Extract each line of the records below that contains the string "inHg", and copy it unchanged.

- [INFORMATION SUPPLIED]
○ ○ ○ ○ ○
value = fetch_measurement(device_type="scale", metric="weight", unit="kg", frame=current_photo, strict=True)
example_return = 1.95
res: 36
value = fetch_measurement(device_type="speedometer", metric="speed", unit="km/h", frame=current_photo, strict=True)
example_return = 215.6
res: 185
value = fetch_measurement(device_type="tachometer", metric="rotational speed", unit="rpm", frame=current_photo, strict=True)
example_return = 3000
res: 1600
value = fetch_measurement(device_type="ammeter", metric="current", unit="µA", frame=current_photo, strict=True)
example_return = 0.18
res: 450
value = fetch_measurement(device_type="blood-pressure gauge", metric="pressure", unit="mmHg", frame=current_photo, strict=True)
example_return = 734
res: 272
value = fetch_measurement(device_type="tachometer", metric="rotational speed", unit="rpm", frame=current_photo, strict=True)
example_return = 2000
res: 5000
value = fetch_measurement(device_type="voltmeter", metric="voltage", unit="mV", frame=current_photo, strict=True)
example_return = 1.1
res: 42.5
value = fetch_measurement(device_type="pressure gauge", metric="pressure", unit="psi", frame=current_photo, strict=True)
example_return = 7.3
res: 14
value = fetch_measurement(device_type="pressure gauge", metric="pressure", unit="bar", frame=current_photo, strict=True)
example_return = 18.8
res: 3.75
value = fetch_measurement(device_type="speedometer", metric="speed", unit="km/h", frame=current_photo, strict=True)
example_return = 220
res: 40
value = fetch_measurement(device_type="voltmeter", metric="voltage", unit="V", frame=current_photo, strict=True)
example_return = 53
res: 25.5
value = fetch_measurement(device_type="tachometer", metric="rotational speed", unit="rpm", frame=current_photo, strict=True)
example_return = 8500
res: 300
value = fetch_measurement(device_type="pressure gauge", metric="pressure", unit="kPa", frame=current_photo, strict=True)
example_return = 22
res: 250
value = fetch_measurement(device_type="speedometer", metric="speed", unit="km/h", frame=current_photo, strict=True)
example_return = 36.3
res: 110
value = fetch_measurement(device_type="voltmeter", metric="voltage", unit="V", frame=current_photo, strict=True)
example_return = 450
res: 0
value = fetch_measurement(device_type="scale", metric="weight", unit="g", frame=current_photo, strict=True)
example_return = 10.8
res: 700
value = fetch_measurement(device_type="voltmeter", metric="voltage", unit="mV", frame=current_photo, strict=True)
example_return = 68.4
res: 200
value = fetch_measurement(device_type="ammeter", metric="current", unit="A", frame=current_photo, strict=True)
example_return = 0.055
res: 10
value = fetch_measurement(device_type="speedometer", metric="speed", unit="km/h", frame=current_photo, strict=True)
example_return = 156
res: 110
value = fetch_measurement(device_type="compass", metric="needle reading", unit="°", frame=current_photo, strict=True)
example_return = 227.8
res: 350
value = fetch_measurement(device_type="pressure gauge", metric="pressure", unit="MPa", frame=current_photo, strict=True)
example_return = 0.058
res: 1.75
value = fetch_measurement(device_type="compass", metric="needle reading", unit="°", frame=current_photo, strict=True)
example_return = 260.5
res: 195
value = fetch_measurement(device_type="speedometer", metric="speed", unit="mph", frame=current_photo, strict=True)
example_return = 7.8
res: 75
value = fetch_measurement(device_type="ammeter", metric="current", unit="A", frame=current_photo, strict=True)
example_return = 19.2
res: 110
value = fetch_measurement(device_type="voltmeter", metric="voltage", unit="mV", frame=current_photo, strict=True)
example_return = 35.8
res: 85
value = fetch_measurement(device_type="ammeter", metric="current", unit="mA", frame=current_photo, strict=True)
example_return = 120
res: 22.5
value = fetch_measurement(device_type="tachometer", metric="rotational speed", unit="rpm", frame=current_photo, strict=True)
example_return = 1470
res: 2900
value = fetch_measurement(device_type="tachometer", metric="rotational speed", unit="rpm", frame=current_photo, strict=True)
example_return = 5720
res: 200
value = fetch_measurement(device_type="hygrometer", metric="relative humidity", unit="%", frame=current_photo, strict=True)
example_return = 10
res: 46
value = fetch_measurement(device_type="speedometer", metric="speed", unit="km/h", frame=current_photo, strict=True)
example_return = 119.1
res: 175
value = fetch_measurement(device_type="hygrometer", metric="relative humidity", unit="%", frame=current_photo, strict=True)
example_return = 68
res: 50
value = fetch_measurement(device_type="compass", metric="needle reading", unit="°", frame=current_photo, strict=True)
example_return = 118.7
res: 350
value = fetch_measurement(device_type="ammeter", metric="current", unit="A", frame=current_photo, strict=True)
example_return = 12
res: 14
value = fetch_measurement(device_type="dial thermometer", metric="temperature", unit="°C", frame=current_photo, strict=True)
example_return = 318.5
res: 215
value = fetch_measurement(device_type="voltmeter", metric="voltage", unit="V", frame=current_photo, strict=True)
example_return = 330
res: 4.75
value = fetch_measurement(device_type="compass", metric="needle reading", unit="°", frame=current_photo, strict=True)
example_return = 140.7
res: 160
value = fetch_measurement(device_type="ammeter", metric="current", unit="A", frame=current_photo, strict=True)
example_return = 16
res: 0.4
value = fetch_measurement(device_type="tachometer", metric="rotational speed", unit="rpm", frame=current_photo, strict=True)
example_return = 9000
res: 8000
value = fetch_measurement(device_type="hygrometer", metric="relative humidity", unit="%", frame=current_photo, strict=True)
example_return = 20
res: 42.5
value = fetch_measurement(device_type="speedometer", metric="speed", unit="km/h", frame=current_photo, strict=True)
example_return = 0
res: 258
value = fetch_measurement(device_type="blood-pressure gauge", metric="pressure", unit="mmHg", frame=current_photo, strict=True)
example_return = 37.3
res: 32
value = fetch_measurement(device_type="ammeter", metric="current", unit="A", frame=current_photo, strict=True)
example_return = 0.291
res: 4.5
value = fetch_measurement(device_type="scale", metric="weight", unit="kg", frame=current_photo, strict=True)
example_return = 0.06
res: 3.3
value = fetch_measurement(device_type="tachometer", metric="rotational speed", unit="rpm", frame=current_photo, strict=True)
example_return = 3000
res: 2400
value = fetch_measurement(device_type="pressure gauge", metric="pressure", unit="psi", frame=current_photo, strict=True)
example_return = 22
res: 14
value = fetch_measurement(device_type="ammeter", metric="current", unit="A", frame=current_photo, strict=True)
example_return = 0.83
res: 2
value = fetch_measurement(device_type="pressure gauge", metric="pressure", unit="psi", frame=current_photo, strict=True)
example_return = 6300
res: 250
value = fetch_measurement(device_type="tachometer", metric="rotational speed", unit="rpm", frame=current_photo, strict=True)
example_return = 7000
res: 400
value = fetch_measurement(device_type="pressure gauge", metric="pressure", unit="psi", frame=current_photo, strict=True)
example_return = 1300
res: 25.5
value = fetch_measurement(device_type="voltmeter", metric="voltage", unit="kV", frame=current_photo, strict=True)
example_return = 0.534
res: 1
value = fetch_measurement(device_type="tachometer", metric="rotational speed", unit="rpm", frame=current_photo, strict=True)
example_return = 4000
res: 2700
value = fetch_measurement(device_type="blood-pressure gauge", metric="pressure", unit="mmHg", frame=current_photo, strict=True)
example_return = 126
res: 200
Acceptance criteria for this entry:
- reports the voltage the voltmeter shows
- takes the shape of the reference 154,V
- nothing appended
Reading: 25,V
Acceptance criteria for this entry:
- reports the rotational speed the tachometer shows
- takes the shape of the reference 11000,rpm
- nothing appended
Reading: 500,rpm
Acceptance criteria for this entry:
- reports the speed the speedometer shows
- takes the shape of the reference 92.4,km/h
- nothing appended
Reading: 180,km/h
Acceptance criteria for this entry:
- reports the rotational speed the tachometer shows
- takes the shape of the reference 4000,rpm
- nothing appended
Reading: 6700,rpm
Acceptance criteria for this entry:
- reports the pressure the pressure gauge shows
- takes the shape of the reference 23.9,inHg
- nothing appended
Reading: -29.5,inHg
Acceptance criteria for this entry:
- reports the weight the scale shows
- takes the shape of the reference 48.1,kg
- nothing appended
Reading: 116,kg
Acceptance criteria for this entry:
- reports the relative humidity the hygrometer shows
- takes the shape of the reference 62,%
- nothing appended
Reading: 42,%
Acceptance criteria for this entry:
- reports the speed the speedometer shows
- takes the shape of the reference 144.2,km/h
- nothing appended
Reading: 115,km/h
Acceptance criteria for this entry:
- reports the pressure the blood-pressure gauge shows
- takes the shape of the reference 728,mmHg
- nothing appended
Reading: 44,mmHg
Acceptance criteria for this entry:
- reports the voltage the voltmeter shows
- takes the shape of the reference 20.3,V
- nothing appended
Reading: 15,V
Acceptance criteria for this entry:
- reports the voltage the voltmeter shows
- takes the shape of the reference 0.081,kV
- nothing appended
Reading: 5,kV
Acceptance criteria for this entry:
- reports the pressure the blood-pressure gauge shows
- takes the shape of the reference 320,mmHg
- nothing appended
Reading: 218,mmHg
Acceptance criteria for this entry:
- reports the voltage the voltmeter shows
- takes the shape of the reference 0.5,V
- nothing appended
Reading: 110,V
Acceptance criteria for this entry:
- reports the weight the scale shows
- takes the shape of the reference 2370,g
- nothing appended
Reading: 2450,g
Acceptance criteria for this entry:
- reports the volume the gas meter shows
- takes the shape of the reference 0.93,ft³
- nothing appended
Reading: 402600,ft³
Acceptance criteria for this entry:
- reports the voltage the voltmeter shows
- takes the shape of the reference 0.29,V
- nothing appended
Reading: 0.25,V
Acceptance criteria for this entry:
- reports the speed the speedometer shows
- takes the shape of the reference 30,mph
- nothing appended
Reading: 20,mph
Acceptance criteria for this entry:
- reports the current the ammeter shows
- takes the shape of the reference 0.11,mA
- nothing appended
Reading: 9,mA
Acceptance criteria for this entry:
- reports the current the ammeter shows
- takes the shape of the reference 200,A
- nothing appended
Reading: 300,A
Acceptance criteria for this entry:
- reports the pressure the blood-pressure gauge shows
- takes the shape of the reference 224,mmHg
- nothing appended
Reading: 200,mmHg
○ ○ ○ ○ ○
- [RESPONSE TO THIS TASK]
- takes the shape of the reference 23.9,inHg
Reading: -29.5,inHg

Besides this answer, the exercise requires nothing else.